Страница 88 из 101
Ч е р к а ш и н (смеется). А больной муж? Дом? Институт, наконец?!
Я к у н и н а. Ну вот… Наконец-то вы вспомнили про наш «якунинский» институт!
Ч е р к а ш и н. На той неделе… у вас же будут — гости!
Я к у н и н а. Не мне вам говорить, что мы привыкли к вниманию со стороны руководства. (Пауза.) И еще — Алевтина Романовна Рыжова работала над вашей темой с основными лабораториями со дня моего отъезда в Европу!
Г л е б (задумчиво). Думаю, с того дня, когда мы с…
Ч е р к а ш и н. Корней Филиппович…
Г л е б. С того дня, когда мы с Корнеем Филипповичем играли в теннис?
Я к у н и н а (отвела глаза). Не исключено!
Ч е р к а ш и н (решаясь). Когда у вас выборы в академию? Мы займем решительную позицию!
Г л е б (смеется). А военным и не пристала любая иная позиция!
Ч е р к а ш и н. И все-таки заявления вашего я не приму! За одну вашу формулировку… «онтологические»! Мне голову снимут. (Смеется. Встает.)
Входит Л а р с.
Л а р с. При виде меня не стоит вставать, генерал! (Падает в глубокое кресло.) Ну что — передача власти уже состоялась?

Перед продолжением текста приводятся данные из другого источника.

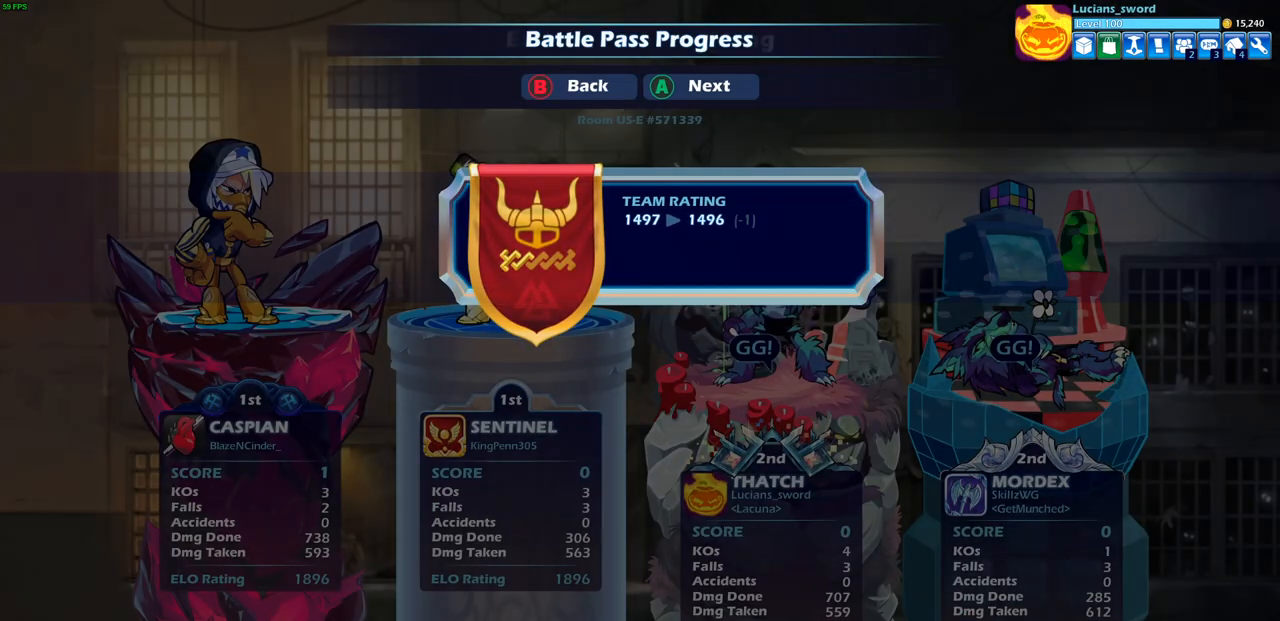
{"buttons": ["CROSS"], "left_stick": "center", "right_stick": "center", "events": [[133, "CROSS", "up"], [383, "CROSS", "down"]]}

Я к у н и н а. Встань и исчезни!
Л а р с. Когда-нибудь я ведь тоже приму институт из твоих ослабевших рук, мамочка. Так что мне нужно готовиться, чтобы не ударить в грязь лицом!
Ч е р к а ш и н (мягко). Вы служили в армии, молодой человек?

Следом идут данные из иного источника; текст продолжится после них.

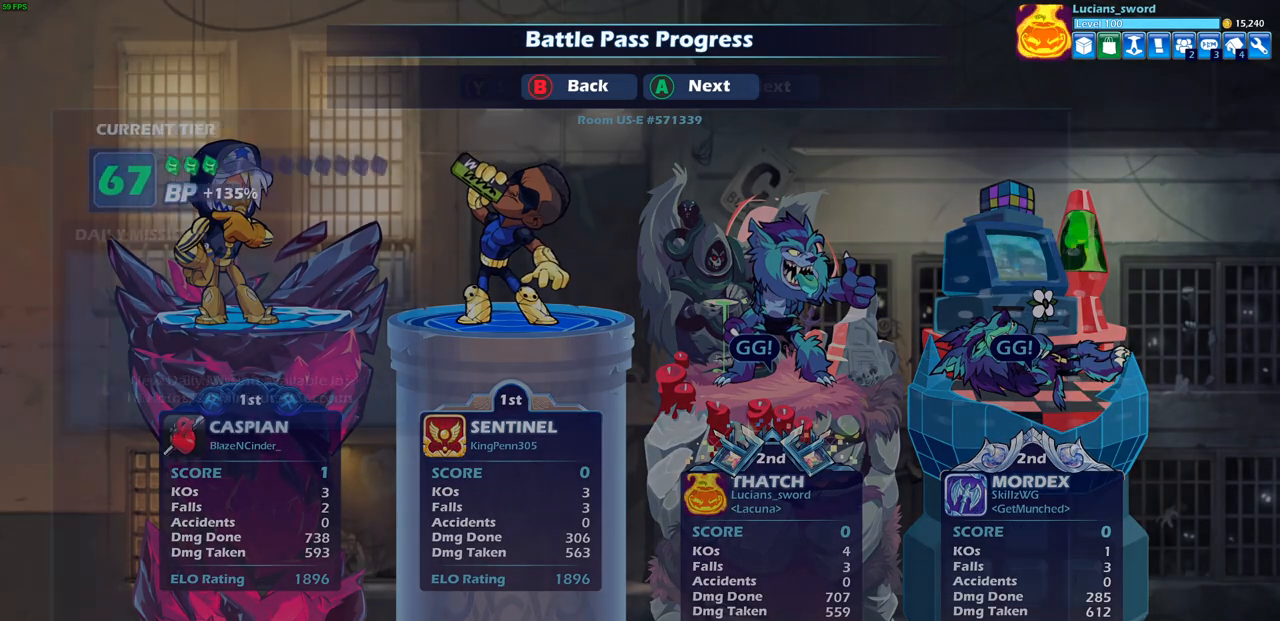
{"buttons": [], "left_stick": "center", "right_stick": "center", "events": [[50, "CROSS", "up"], [283, "CROSS", "down"], [400, "CROSS", "up"]]}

Л а р с (вскакивает). В парашютно-десантных, товарищ генерал!
Ч е р к а ш и н. Отмечены наградами?
Л а р с. Медалью «За отвагу»!
Ч е р к а ш и н (не сразу). Никогда не скажешь…
Л а р с (снова развалился в кресле). А зачем говорить, генерал? (Потянулся, зевнул.) В нашем доме тоже есть свои маршалы, генералитет, обоз, вспомогательные войска… Ну и еще основной контингент! Который занимает три огромные корпуса за известным вам вокзалом. Не считая филиалов. Так что здесь всегда обстановка как в штабе крупного воинского соединения. Да, да! Среди этих картин, бронзы, безделушек, привезенных еще дедом… еще в том веке со всего света!
Я к у н и н а. Сын недалек от истины, Корней Филиппович! (Торжественно.) Мы берем ваш заказ!
Л а р с. Вот видите! Начальник штаба уже наложил резолюцию! Твоей подписи — достаточно. Кстати, я решил снова поселить Дарью у себя! Такой программистки на эти месяцы днем с огнем не найдешь.
Я к у н и н а (Черкашину). В доме есть небольшая экспериментальная установка с вычислительным центром. Мои мужчины любят иногда работать ночью.
Ч е р к а ш и н (пытаясь скрыть изумление). И у вас есть на это… разрешение? В частном доме?!
Г л е б. Боже, какой вы непонятливый… Корней Филиппович! (Резко.) Это уже давно не частный дом! (Хочет встать, но это ему не удается.)
Л а р с. И разрешение есть! Весьма, по нынешним временам, экзотическое!
Ч е р к а ш и н. Чье же?!
Л а р с. Иосифа Виссарионовича! (Язвительно.) В нашем институте в жизни не видели оснащения такого уровня! Всё — последние новинки!
Г л е б (резко). Подождите… (Повторяет.) «Послать ко всем чертям…» Что ты имел в виду. Ларс? Ну, утром?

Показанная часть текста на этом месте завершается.